- **Collection entries**
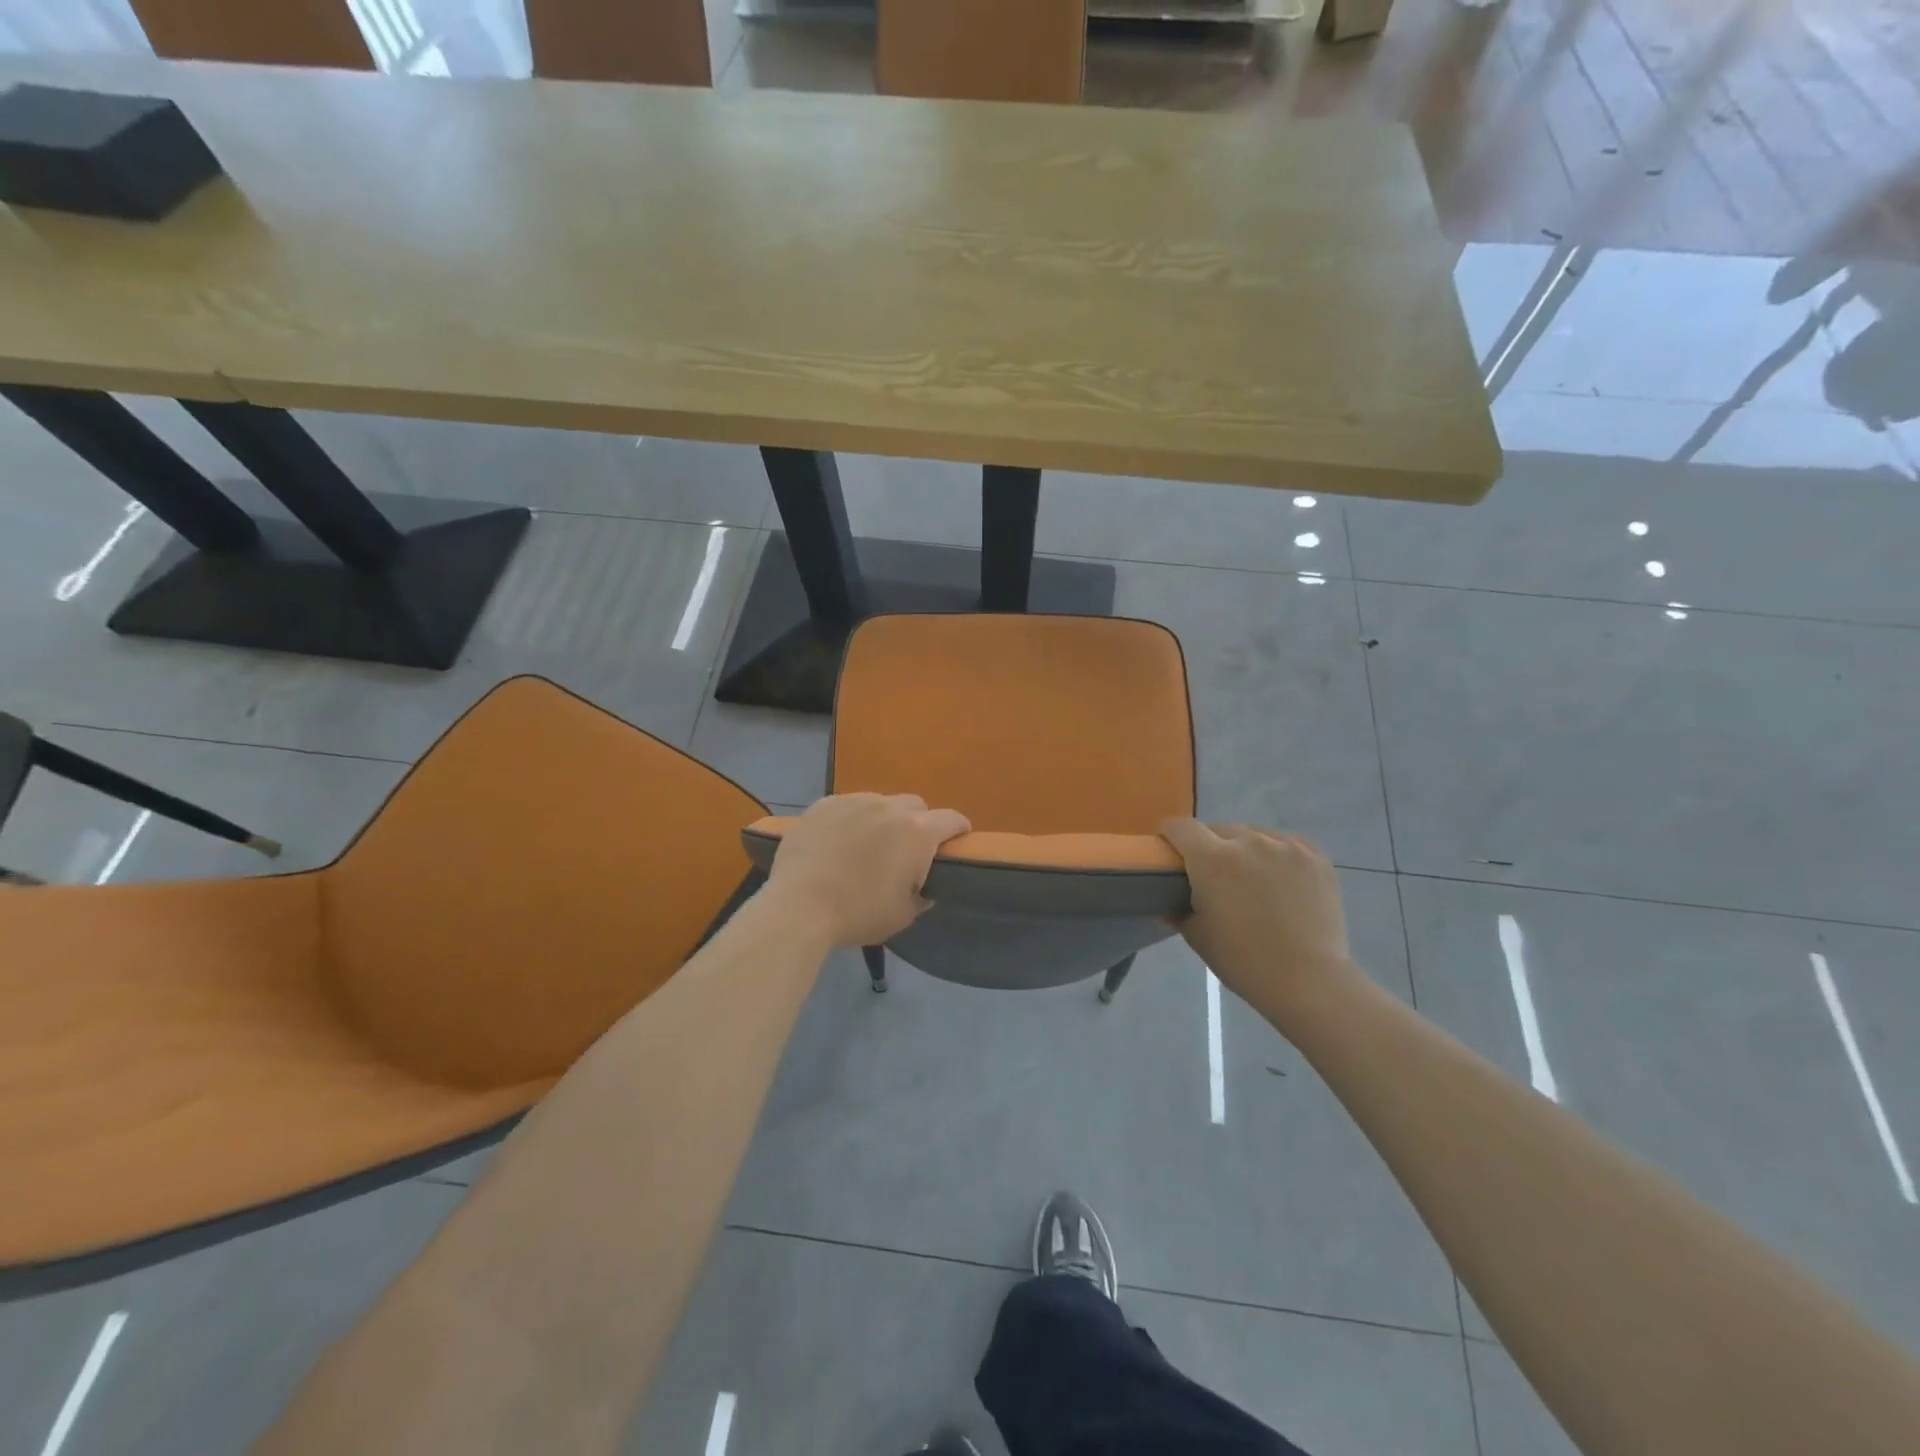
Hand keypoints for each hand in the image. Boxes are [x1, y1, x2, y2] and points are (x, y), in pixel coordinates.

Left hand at [764, 793, 970, 946]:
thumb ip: (921, 895)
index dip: (959, 830)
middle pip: (915, 806)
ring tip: (866, 846)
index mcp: (917, 833)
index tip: (956, 842)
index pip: (951, 819)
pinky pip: (848, 806)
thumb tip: (922, 886)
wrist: (799, 906)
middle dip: (918, 823)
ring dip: (882, 819)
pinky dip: (851, 820)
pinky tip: (837, 842)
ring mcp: (854, 801)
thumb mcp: (902, 915)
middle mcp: (889, 807)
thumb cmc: (858, 913)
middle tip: (905, 850)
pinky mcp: (824, 804)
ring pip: (880, 802)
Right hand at [1159, 819, 1355, 1018]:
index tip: (1172, 854)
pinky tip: (1282, 880)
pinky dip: (1278, 855)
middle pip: (1218, 830)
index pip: (1180, 827)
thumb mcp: (1197, 937)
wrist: (1309, 981)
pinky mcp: (1314, 856)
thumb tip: (1169, 903)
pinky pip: (1287, 844)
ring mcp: (1285, 846)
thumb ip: (1178, 911)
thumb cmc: (1244, 961)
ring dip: (1245, 850)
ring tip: (1253, 879)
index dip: (1170, 836)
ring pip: (1254, 835)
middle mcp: (1247, 841)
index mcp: (1211, 859)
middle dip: (1210, 847)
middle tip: (1215, 877)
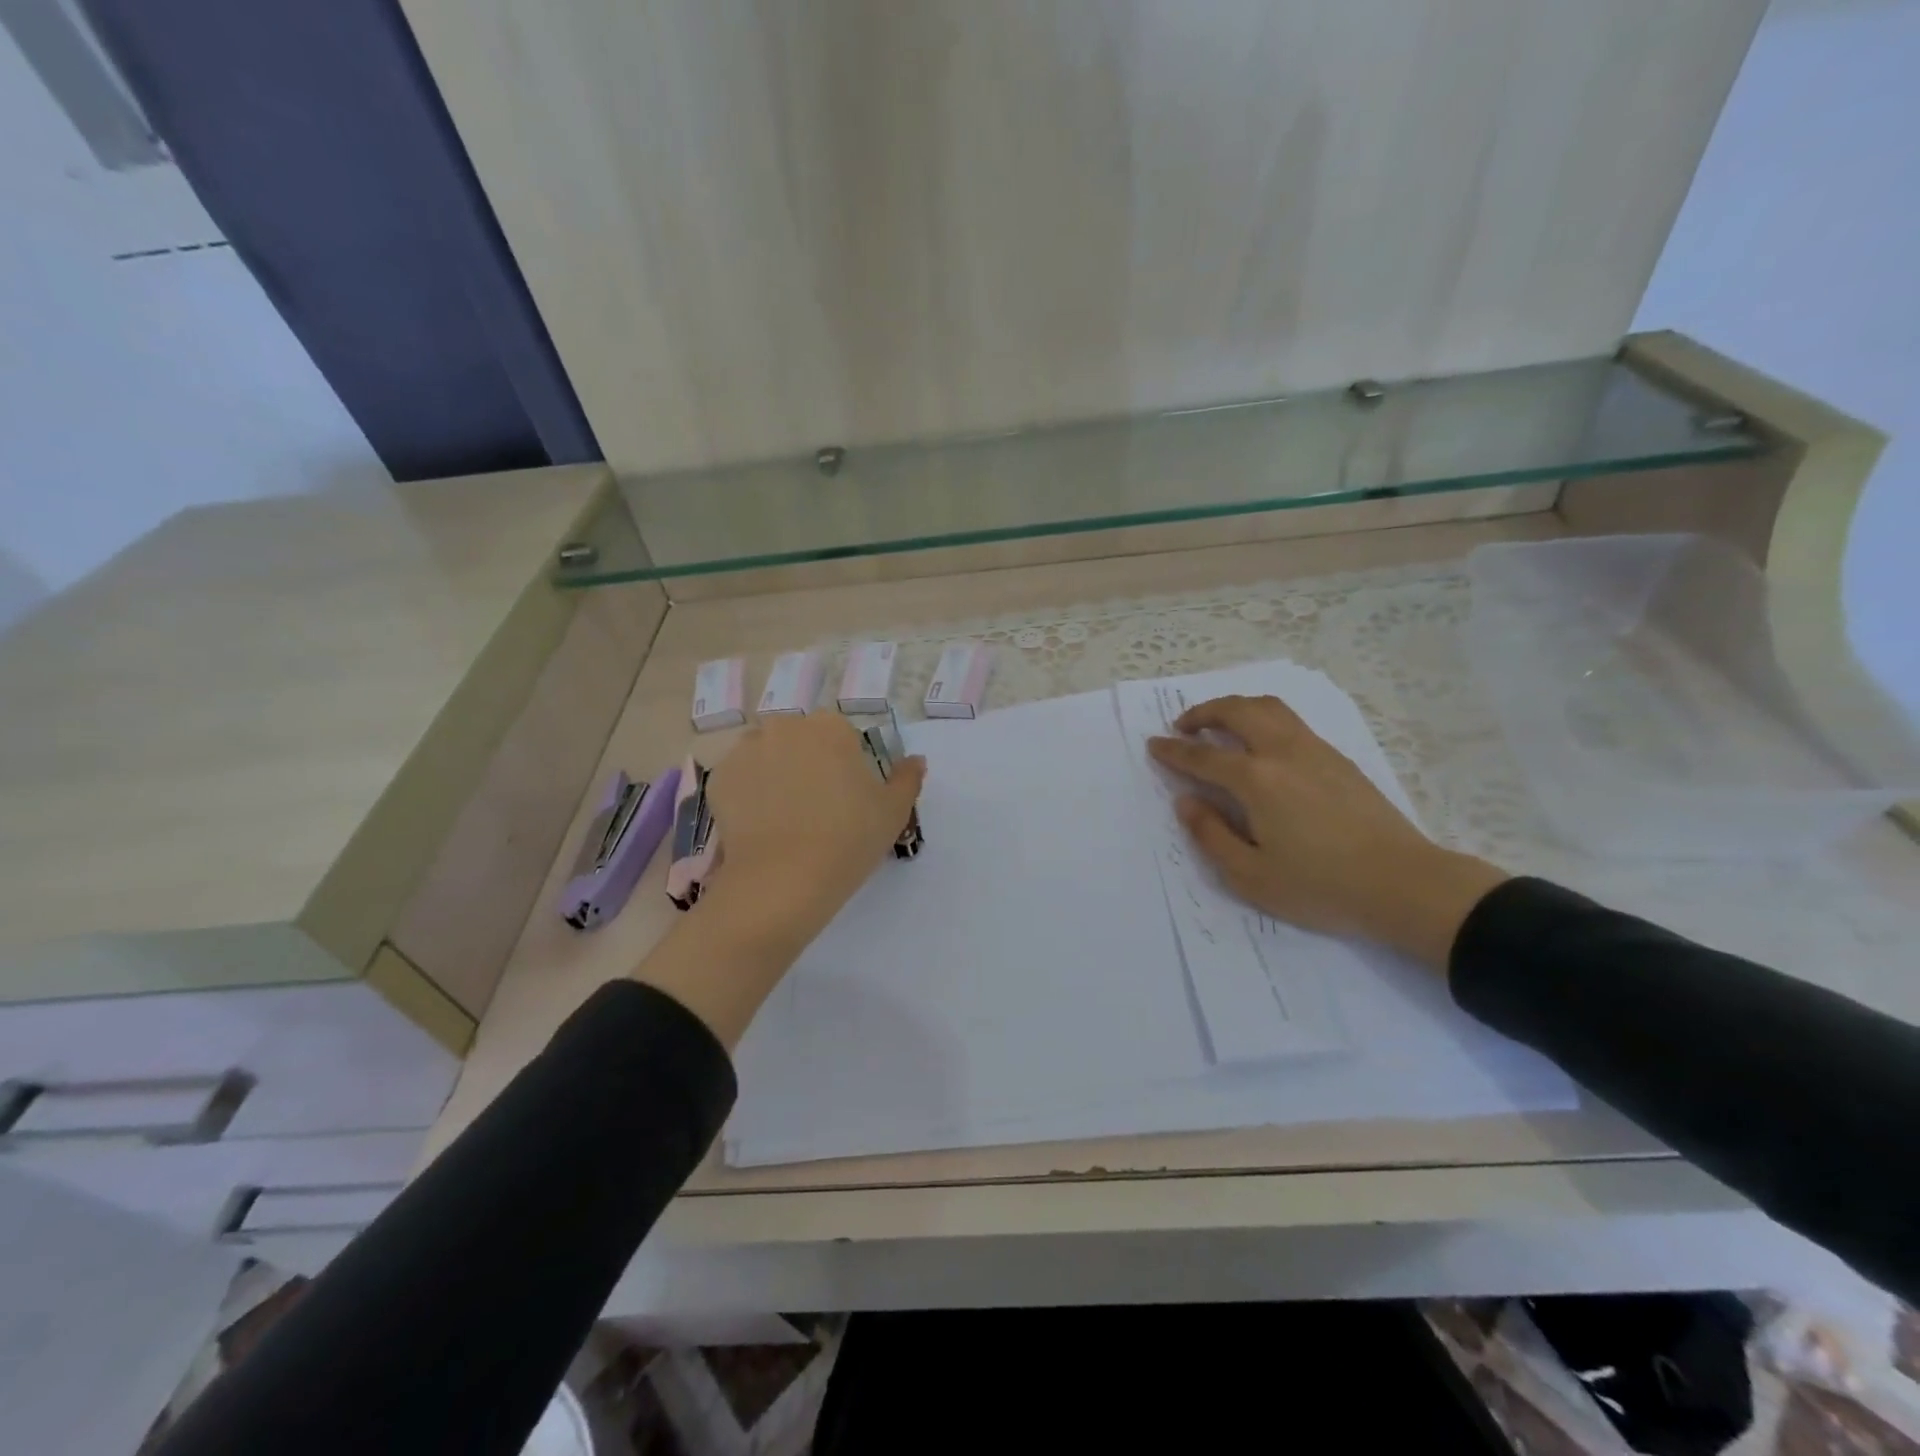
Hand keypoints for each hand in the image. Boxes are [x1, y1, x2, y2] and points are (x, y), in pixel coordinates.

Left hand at [705, 713, 926, 938]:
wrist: (783, 880)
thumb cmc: (848, 839)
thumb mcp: (893, 811)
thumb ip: (907, 778)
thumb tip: (915, 760)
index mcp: (830, 727)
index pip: (841, 736)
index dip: (845, 765)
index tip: (846, 797)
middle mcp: (784, 726)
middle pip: (800, 740)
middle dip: (807, 763)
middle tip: (816, 808)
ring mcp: (746, 750)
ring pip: (767, 755)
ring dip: (775, 773)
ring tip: (783, 817)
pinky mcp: (718, 778)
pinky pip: (739, 778)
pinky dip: (748, 793)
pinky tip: (759, 824)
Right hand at [1147, 695, 1505, 971]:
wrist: (1404, 884)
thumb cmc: (1321, 886)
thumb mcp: (1251, 875)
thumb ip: (1210, 834)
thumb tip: (1186, 801)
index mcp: (1257, 780)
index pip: (1203, 756)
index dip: (1174, 750)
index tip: (1153, 744)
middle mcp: (1283, 752)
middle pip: (1238, 711)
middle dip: (1204, 712)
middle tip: (1183, 726)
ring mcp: (1316, 751)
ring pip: (1269, 708)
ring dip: (1236, 707)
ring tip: (1219, 724)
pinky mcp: (1339, 759)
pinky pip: (1291, 722)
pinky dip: (1263, 718)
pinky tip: (1261, 743)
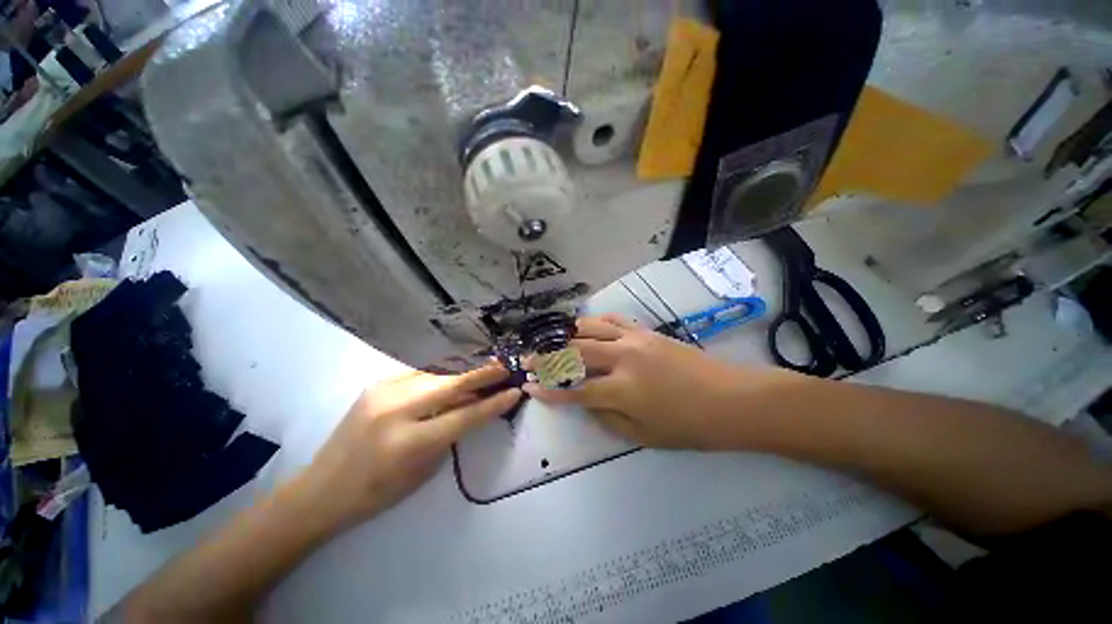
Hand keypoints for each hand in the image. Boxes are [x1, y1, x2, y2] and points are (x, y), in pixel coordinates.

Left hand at [298, 364, 519, 529]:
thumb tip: (472, 406)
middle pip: (452, 385)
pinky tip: (452, 378)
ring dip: (463, 375)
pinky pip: (419, 375)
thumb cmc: (378, 492)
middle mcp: (397, 410)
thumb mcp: (424, 470)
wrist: (322, 489)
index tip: (515, 392)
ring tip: (484, 373)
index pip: (464, 416)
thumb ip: (450, 434)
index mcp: (410, 442)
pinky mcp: (377, 385)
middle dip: (483, 375)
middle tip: (504, 369)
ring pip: (437, 375)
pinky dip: (441, 376)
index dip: (493, 403)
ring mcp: (383, 392)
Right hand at [525, 315, 748, 449]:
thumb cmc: (689, 426)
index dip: (548, 391)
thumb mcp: (643, 435)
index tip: (528, 387)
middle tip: (529, 359)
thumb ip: (607, 417)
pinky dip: (595, 322)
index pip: (574, 391)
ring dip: (567, 335)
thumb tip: (585, 401)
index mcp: (622, 391)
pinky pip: (614, 319)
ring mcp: (634, 340)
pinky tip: (587, 327)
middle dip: (547, 358)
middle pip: (574, 353)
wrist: (731, 399)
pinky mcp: (646, 330)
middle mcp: (622, 359)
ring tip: (553, 340)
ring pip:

- **Exercise aim**
Each line above that has the word "hand" must be copied.

- **Exercise response**
Hand keypoints for each hand in the image. Boxes are [x1, y1, x2, y2] and points are (x, y), in pixel coordinates.
Left hand at [764, 793, 970, 946]:
Right hand at [1159, 819, 1355, 1018]:
Hand keypoints for each hand in the image. Boxes are [x1, y1, x2, y2] and points are (x, y), in pixel coordinates.
Left hand at [705, 713, 926, 938]:
Right hand at [1147, 695, 1505, 971]:
Hand keypoints for each hand in the image. Boxes are [x1, y1, x2, y2] and points are (x, y), in pixel coordinates.
Left hand at [298, 364, 519, 529]:
Right hand at [525, 315, 748, 449]:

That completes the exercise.